▸ **PAGE EXCERPT**
*** Begin section ***
While there may not be too much love lost between them, I bet Kate and Meghan, despite all the genuine hurt, disloyalty and family estrangement, sometimes look back in horror at the narrative that has been forced upon them.
As Meghan was introduced as Harry’s fiancée, there was a time between 2017 and mid-2018 that they were dubbed the “Fab Four”, but it was only a matter of time before everything from their personalities to their outfits became a way to compare and contrast. Kate and Meghan never stood a chance. For one to ride high, the other had to fall; that’s how a seesaw relationship works.
There was no place for two fabulous women to be at the top of the game, with shifting power dynamics and mutual rivalry, the rise of one would need to come at the expense of the other. It is a tale as old as time.
As Princess Margaret once said about her close relationship to her sister Queen Elizabeth II: “When there are two sisters and one is the queen, who must be the source of honour and all that is good, the other must be the focus of the most creative malice, the evil sister.”
The tabloids often pitted Diana and Sarah Ferguson against each other in the late 1980s and early 1990s – labelling Diana as the “saint” and Sarah as the “sinner” or “bad Fergie”, until Diana shook it up and also became a baddie with her own erratic and unpredictable behaviour that couldn’t be ignored.
*** End section ***
▸ **Dataset entries**
*** Begin section ***
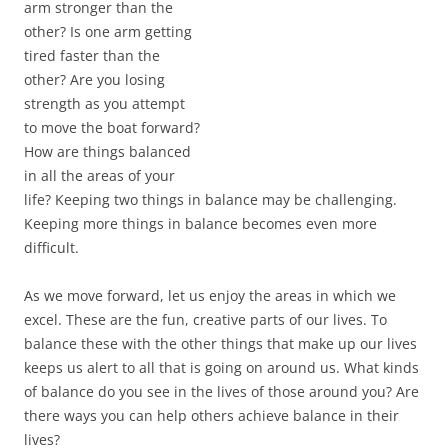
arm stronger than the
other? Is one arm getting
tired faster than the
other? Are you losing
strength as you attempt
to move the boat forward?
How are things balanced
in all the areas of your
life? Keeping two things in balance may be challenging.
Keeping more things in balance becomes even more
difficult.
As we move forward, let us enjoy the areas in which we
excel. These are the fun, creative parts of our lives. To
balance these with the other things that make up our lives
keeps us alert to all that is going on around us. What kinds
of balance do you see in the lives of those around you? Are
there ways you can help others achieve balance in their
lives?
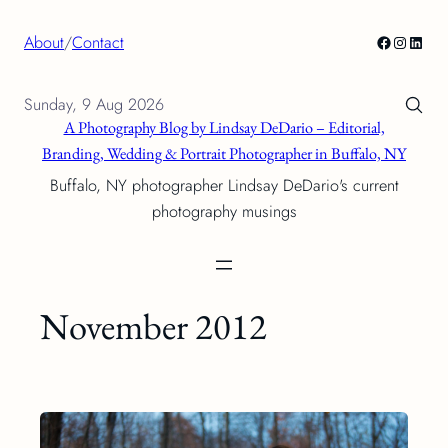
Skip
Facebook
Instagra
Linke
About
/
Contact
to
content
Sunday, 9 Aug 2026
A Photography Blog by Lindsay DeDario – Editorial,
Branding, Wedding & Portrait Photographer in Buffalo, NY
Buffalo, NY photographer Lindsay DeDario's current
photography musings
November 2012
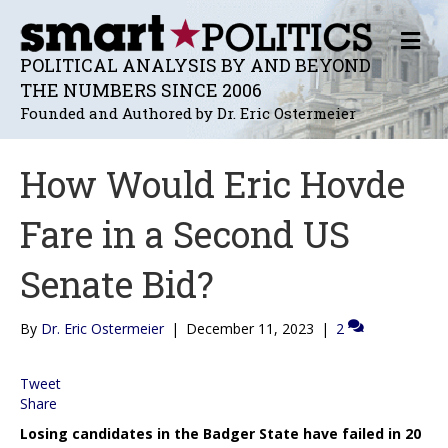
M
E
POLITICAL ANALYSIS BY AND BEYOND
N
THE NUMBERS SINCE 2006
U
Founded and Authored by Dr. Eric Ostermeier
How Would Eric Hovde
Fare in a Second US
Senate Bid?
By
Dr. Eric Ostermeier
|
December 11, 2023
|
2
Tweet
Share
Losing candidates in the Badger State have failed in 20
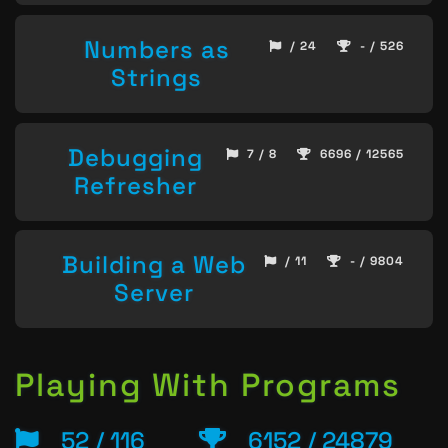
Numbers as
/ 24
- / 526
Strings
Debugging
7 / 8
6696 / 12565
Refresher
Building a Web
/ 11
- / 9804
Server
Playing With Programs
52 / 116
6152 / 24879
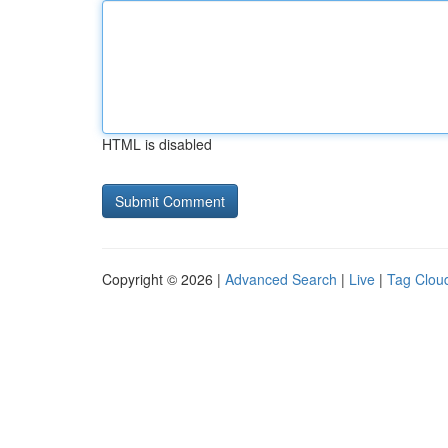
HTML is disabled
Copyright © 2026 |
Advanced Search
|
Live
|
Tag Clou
*** End section ***
▸ **EXERCISE REQUIREMENTS**
1. According to the article on royal rivalries, during what period were the two couples dubbed the "Fab Four"?
2. Repeat the article on royal rivalries word for word from "While there may" to "seesaw relationship works.".
3. Go on with the article on royal rivalries from the point where it stops.
None of the items are needed here.

▸ **RESPONSES TO THE TASKS**
1. Between 2017 and mid-2018.

2.
While there may not be too much love lost between them, I bet Kate and Meghan, despite all the genuine hurt, disloyalty and family estrangement, sometimes look back in horror at the narrative that has been forced upon them.
As Meghan was introduced as Harry’s fiancée, there was a time between 2017 and mid-2018 that they were dubbed the “Fab Four”, but it was only a matter of time before everything from their personalities to their outfits became a way to compare and contrast. Kate and Meghan never stood a chance. For one to ride high, the other had to fall; that’s how a seesaw relationship works.

3.
In Harry’s memoir, Spare, he described Kate as “on edge” over being “compared to, and forced [by the media], to compete with” the newcomer [Meghan]. But let’s face it – it was outsider Meghan who invariably came out worse. Dubbed “duchess difficult”, she was seen as not to be trusted and out for her own gains – and a nobody. And through this narrative, Kate’s halo shone brighter than ever.
“They really seem to want a narrative of a hero and a villain,” Meghan told Oprah. “So much of what I have seen play out is this idea of polarity where if you love me, you don’t have to hate her. And if you love her, you don’t need to hate me.”
Their roles are now set in stone – the good and bad sister-in-law. I have experienced similar growing up with my half-sister. Pitched as rivals from the get-go, our narrative was cast: we were in a painful competitive relationship which plays out in its ups and downs like a soap opera.
It all began in our childhood, when my father used divisive tactics to control us, and we were then left vying for his love and approval. As the youngest of five half-siblings, I was in the favoured position of the golden child, but as Kate will know, this isn’t always the ace card. It placed a huge burden of responsibility on my shoulders and fostered resentment from the rest of the family.
My sister lived up to the opposite stereotype: the black sheep, who broke the rules. Who was cleverer or more attractive? Growing up, I always felt so drawn to watching the 1962 horror drama Whatever Happened to Baby Jane? about two reclusive sisters living in a dilapidated Hollywood mansion – in which one is tormented. It was because I effortlessly relate to the dynamic where two women are expected not to get on.
This seesaw also happens with friends – and work colleagues. I’ve ended up competing against other woman – and not understanding how exactly it happened. But taking a closer look, it boiled down to manipulation.
By keeping women’s attention firmly on being rivals, we become conveniently distracted from structural gender inequalities. By focusing and competing with each other, we don’t challenge the power structures that thrive by keeping us in our place.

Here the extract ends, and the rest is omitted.